TEXT TO READ:
Profiling

There are times, when you might want to find out what resources (time and RAM) a particular operation requires. Not because you are nosy, but because the resources of a microcontroller are limited, therefore, if you are out of luck, the desired operation might not even fit within the constraints of the chip. In order to locate the bottleneck, you will need to do a bit of profiling. Or perhaps, a lot. This is what we are going to discuss now.

Since you are not going to face serious difficulties when running micropython on a computer, profiling makes really sense only in the context of the microcontroller, so this might be a golden opportunity to brush up on how the firmware has to be compiled and uploaded. It is not by accident that we spent some time on this at the very beginning of this document.

Profiling in python

Measuring time

If you are interested in the execution time of a complete function, you can measure it simply by making use of the python interpreter

%%micropython

from utime import ticks_us, ticks_diff

def test_function(n):
    for i in range(n):
        q = i*i*i
    return q # return the last

now = ticks_us()
test_function(100)
then = ticks_diff(ticks_us(), now)

print("function test_function() took %d us to run"%then)
function test_function() took 27 us to run

In fact, since our function is flanked by two other statements, this construct easily lends itself to a decorator implementation, as in (taken from http://docs.micropython.org/en/v1.9.3/pyboard/reference/speed_python.html)

%%micropython

import utime

def timed_function(f, *args, **kwargs):
    myname = str(f).split(' ')[1]
    def new_func(*args, **kwargs):
        t = utime.ticks_us()
        result = f(*args, **kwargs)
        delta = utime.ticks_diff(utime.ticks_us(), t)
        print('Function {} time = {:6.3f}ms'.format(myname, delta/1000))
        return result
    return new_func

@timed_function
def test_function(n):
    for i in range(n):
        utime.sleep_ms(10)

test_function(10)
Function test_function time = 100.682ms

(If you need an even better estimate, you can get the ticks twice, and yank run_my_function() in the second pass: in this way, you would get the cost of measuring time itself:

from utime import ticks_us, ticks_diff

now = ticks_us
then = ticks_diff(ticks_us(), now)

print("the time measurement took %d us"%then)

Then you subtract the results of the second measurement from those of the first.)

SOURCE DATA:
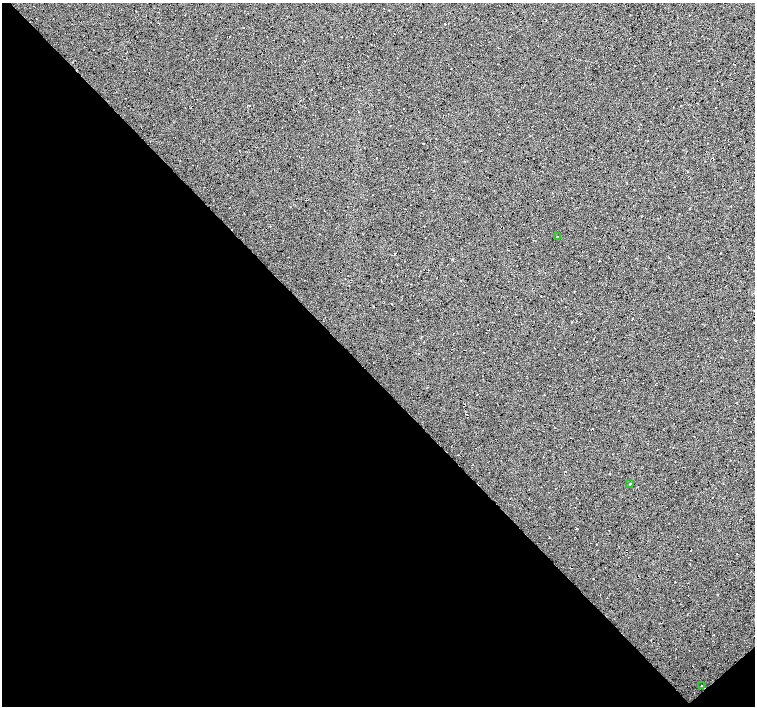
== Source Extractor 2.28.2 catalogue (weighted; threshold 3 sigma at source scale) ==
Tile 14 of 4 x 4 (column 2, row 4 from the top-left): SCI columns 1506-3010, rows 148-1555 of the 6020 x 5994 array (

EXERCISES TO COMPLETE:
• A. Which two resources does the profiling text say you might want to measure for a particular operation?
• B. Carry the micropython profiling text forward from its last sentence.

TASK-BY-TASK ANSWERS:
• A. Time and RAM.

• B.
The memory cost of a function

While time is money, RAM is gold. We shouldn’t pass up on that! The micropython has a very handy function for printing a pretty summary of the state of the RAM. You would call it like

%%micropython

import micropython
print(micropython.mem_info())
mem: total=2755, current=663, peak=2289
stack: 928 out of 80000
GC: total: 2072832, used: 704, free: 2072128
 No. of 1-blocks: 6, 2-blocks: 3, max blk sz: 6, max free sz: 64745
None

If you call mem_info() after you executed your function, but before calling the garbage collector (if that is enabled, that is), then from the two reports, you can figure out how many bytes the function has eaten.

Profiling in C

With the profiling method above, we can measure the cost of a complete function only, but we cannot say anything about individual instructions in the body. Execution time is definitely a significant issue, but even worse is the problem of RAM: it might happen that the function allocates a huge amount of memory, but cleans up properly before returning. Such a function could certainly wreak havoc, even if it is rather inocuous-looking from the outside. So, what do we do? We should probably just measure. It is not going to hurt.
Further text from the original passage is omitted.